CQC applied to track the degree of morphological changes in gyri of the brain over time using Beltrami index.
CQC finds meaningful one-to-one pointwise correspondence between two complicated brains, in which different ridges and valleys in the two brains are aligned consistently. Meaningful and accurate correspondence is necessary to compare brains for disease analysis.

At the time he was doing his PhD at UCLA, he developed mathematical models which helped doctors to label features on the brain. Human brain mapping had just started and this labeling was done by hiring undergraduates. It took an hour per brain to label ten features, but a mathematical process developed by Professor Lui speeded that up.

Professor Lui began his research by focusing on conformal geometry, which is very specific. However, he realised that conformal is mathematically beautiful but not realistic. “If I want to study the difference between my face and your face, I try to deform my face to your face but a perfect conformal of the two faces does not exist. If you are looking at a surface that has become diseased, you want to see how its shape has changed over time and such a deformation is not conformal. But quasi-conformal geometry can describe change and deterioration. That’s why I switched to quasi-conformal.”
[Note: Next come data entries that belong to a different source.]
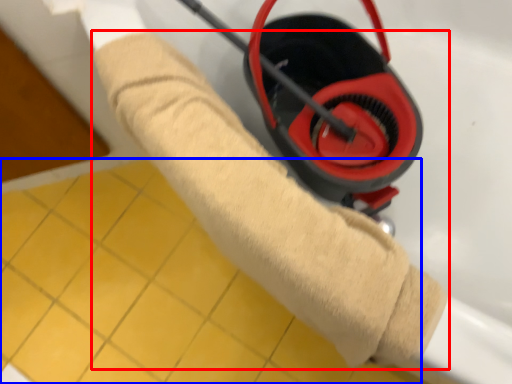
Question: Among these objects, which one is farthest to the camera, towel (highlighted by a red box) or tile (highlighted by a blue box)?

Choices:
 (A) towel
 (B) tile

Answer: (B)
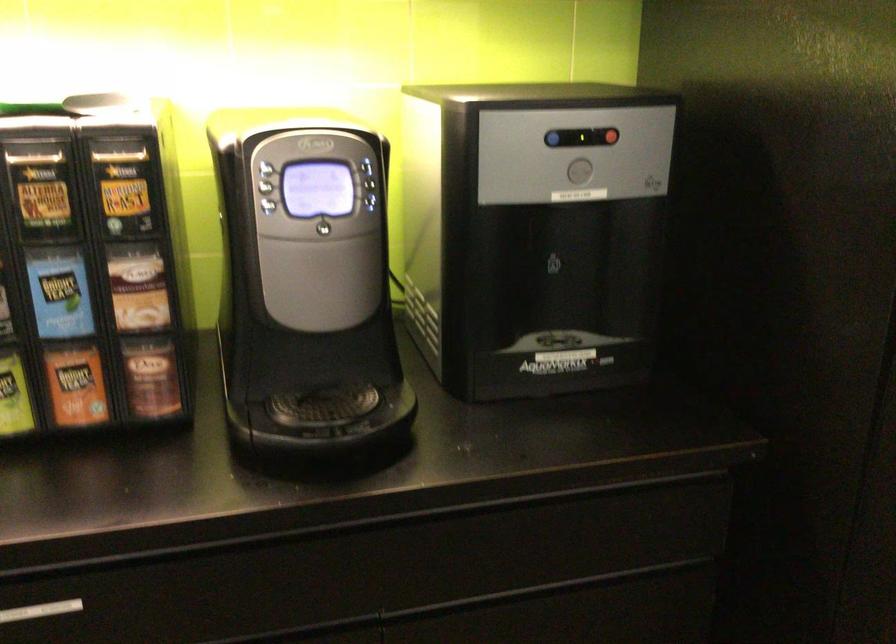
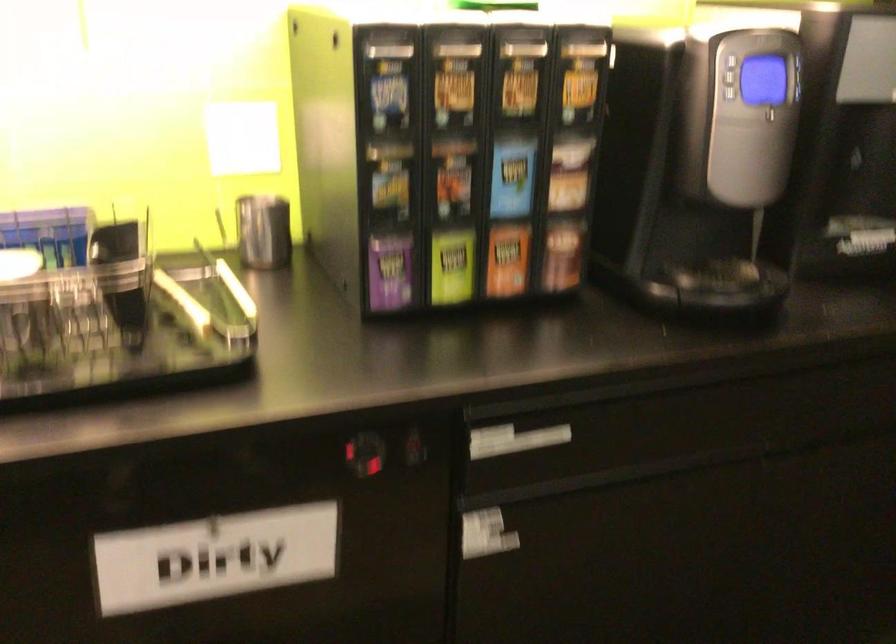
Question: How did the camera likely rotate?

Choices:
 (A) Left
 (B) Right
 (C) Up
 (D) Down

Answer: (B)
Together with his collaborators from various fields, Professor Lui’s group was the first to study CQC and its applications. CQC was a theory in the realm of pure mathematics, where you know it exists but cannot use it, so he studied how to develop a computational algorithm to compute it out. In 2010, he developed a formulation that could compute the QC map of a complicated brain in 20 minutes. “Doctors can maybe wait that long” he says, “but a computer cannot. Ten years later (in 2020) we had it down to 1 second.”
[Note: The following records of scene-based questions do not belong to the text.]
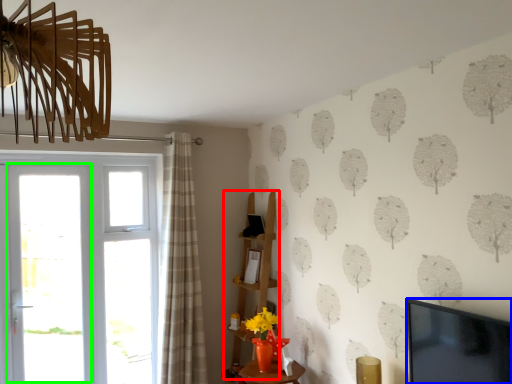
Question: Based on their relative distances, which object is nearer to shelf (highlighted by a red box)? Choose from television (highlighted by a blue box) and screen door (highlighted by a green box).

Choices:
 (A) television
 (B) screen door

Answer: (B)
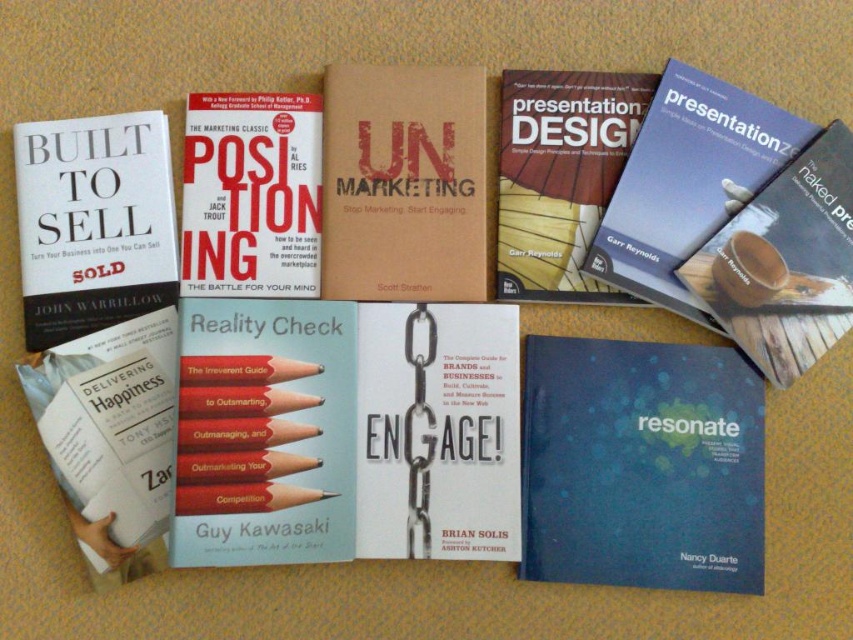
Question: Which point is farther to the camera?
The brain surface obtained from the MRI scans is deformed in real time on the screen into a sphere which rotates, showing the whole topography from which the doctors can immediately identify fingerprints to work from. This year, the team has even speeded up the process to less than a second with the use of deep learning and AI. “This is very important because now we have big data. When I was a PhD student the data was limited to 50 to 100 brains. Now, we are talking about dealing with 1,000 to 2,000 brain surfaces.”
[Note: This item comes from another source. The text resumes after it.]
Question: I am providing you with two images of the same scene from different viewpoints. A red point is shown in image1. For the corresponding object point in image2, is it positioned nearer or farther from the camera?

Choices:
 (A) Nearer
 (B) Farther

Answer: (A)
Considering that doctors are the end users, Professor Lui found that the design of a software interface for a CQC system which meets their needs is important. “We cannot assume doctors have a professional knowledge of mathematical algorithms. What we did is to communicate with them to develop a useable software interface by which doctors can obtain useful analysis from the system or 3D images, in a few steps. It’s a challenge of inter-disciplinary research,” he says.

In applications, Professor Lui has been in collaboration over his research with people around the world, including an Italian institution to realise 4D printing. Now he is working with CU Medicine to identify the risk of sleep apnea in children by using CQC and to identify and forecast the risk of dementia. Undoubtedly, Professor Lui’s work has made great improvements to the effectiveness of CQC and that, nowadays, is very much by making use of deep learning.

Images generated by CQC show the temporal shape changes of the hippocampus in brains from healthy to ones with Alzheimer’s disease. Points in red indicate a higher degree of alternation.